Prosecute authorities responsible for DACF delays


The former Commissioner of the Electoral Commission (EC) and revered statesman, Dr. Kwadwo Afari-Gyan, has bemoaned the current state of local government systems governance in the country – calling for the prosecution of government officials responsible for unnecessary delays in the disbursement of District Assemblies Common Funds (DACF).

He described the current state of the initiative aimed at promoting decentralisation to deepen local development as a shadow of the actual practice that allows grassroots to get involved in the mobilisation and usage of their resources for community-level development.

With trends showing that disbursement of the DACF has never been punctual – with delays running into three quarters in some instances, he proposed the introduction of a policy to punish government appointees responsible for the delays.

As the practice of this undue delaying is attributable to both the two leading political parties which have been in government during the fourth republic, Dr. Afari-Gyan has proposed legislation to punish any finance minister or whichever person is found responsible for the delay; preferably with imprisonment for a defined period as a punitive measure to address the situation.

“It should be made an offence to delay the release of any statutory allocation of funds to the assemblies. The present system, whereby first and second allocations do not go six months into the year, should be made punishable with penalties that are enough to deter such practices,” he said.

He made these remarks at the Constitutional Day Public Lecture event organised by the One Ghana Movement in partnership with the University of Professional Studies Accra (UPSA) Law School, on the topic ‘Reflections on our democracy: The constitution, elections and the judiciary’.

Municipal, Metropolitan and District Assemblies (MMDAs) with the mandate to formulate and execute plans, programmes and strategies for effective mobilisation of the resources necessary for overall development of the district, as well as promote and support productive activity and social development, rely on the DACF as their main source of financial support in addition to internally generated funds (IGFs); but, unfortunately, the challenges they go through to assess this fund are uncalled-for.

The revered statesman thinks that the country cannot achieve any strong social development with the local government system’s current state. He described the constant appeals by chiefs and community leaders to central government for basic amenities as a classic example.

“Perhaps the failure of our local government system is best illustrated by frequent calls on the president and central government to provide toilets for towns and villages.

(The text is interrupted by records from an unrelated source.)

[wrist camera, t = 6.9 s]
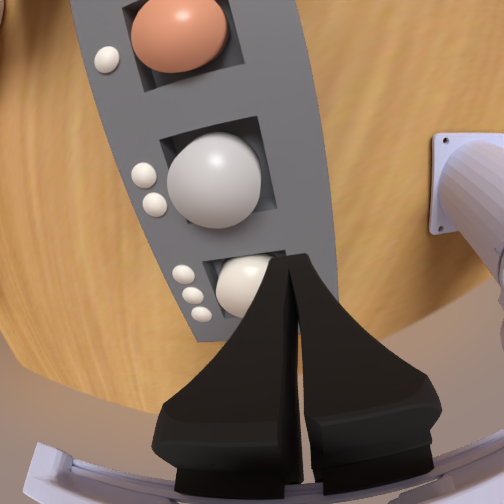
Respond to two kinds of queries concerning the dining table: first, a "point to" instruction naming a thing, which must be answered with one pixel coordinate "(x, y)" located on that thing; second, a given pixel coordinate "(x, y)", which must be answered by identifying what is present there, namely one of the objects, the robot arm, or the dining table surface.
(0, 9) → the ramekin
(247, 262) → the button three
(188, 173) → the button two
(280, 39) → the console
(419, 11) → the dining table surface
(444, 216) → the robot arm
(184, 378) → the dining table surface
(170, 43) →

Clearly, what we have now is a shadow and not the substance of decentralisation.”

Furthermore, he urged the abolishment of earlier ideas for a gradual devolution of powers, and instead giving the MMDAs real powers and resources to decide and do things on their own. Election of District Chief Executives and Municipal Chief Executives (DCEs/MCEs) for accountability to local people must be done on political party basis – but it should not be first past the post; rather, a mixed-party proportional formula.

Assembly Members Remuneration

Again, he believes that the current practice wherein elected members of the assembly (Assemblymen) are not given any form of resources to do their work is not acceptable and must be changed. He thinks they should be given some form of reward from the district assembly common fund, because members of parliament are getting a share of that without any legal basis.

Former Attorney General of Ghana and Minister for Justice, Marrietta Brew Appiah-Oppong, on her part seconded the call to punish state actors responsible for delays in the release of DACF for development at the district level, as this has been a major challenge to community development.

“Releasing funds on time has always been an issue from time immemorial, putting DCEs and MCEs under undue pressure to deliver on their mandate. Therefore, putting in place such a pragmatic policy will be of great help,” she said.

However, she expressed fear of such a policy not coming to fruition as both leading political parties have been found wanting in such practices: “I wonder if there would be the necessary political will to pass such a law”.

Other dignitaries present included Samuel Okudzeto Ablakwa, Member of Parliament for North Tongu; Joe Ghartey, former Attorney-General; and Samuel Atta Akyea, former Housing Minister.